CIO magazine published How IT Can Establish Better Cloud Control, an insightful and instructive article about establishing better control of how employees use cloud computing services and, in particular, software as a service (SaaS) applications. Backed by some cold, hard facts from a study of 1,000 full-time employees that reports the careless – though not malicious – security approach of employees who use SaaS apps, the article provides a few essential best practices for IT compliance, password security and file transfer.
A few interesting cloud security best practice tidbits that caught our attention:
- Ensure password protocol. It’s human nature to use the same or similar passwords over and over again, but organizations can protect their systems and data by crafting and communicating an executive organization-wide password protocol. Better yet? A cloud-hosted sign-on solution linked to the existing directory service.

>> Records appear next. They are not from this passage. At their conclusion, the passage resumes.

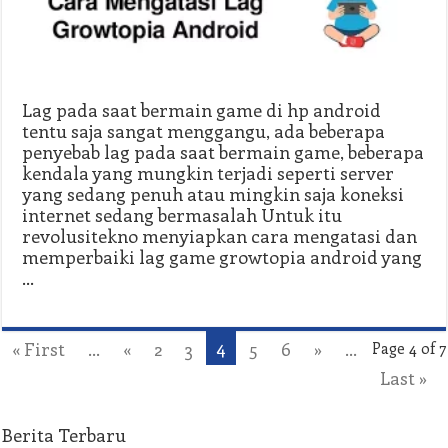
Lag pada saat bermain game di hp android
tentu saja sangat menggangu, ada beberapa
penyebab lag pada saat bermain game, beberapa
kendala yang mungkin terjadi seperti server
yang sedang penuh atau mingkin saja koneksi
internet sedang bermasalah Untuk itu
revolusitekno menyiapkan cara mengatasi dan
memperbaiki lag game growtopia android yang
…
4
« First
...
«
2
3
5
6
»
...
Page 4 of 7
Last »
Berita Terbaru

- Get consistent with your apps. In an effort to be more productive, many employees find themselves accessing apps or even old email accounts to transfer files or gain access to data in an expedient fashion. Organizations can create a usable workaround by standardizing usage of a cloud service platform (with reporting and management tools) along with mobile device procedures so employees know what the BYOD expectations and rules are.
- Ask for third-party help. A third-party firm can audit both sanctioned and unsanctioned SaaS app use and talk with end-users about risky behavior. This should be coupled with the delivery of a list of which apps employees are free to use – and a cloud platform from which to access them.
While employee adoption of both new and old SaaS apps is oftentimes motivated by a need for productivity, it is the IT department’s duty to make sure that the processes are in place to eliminate cloud security risk. Creating a solid protocol catalog based on these tips could minimize risk of exposure of sensitive customer and corporate data in your organization – and make IT the hero in supporting employee productivity.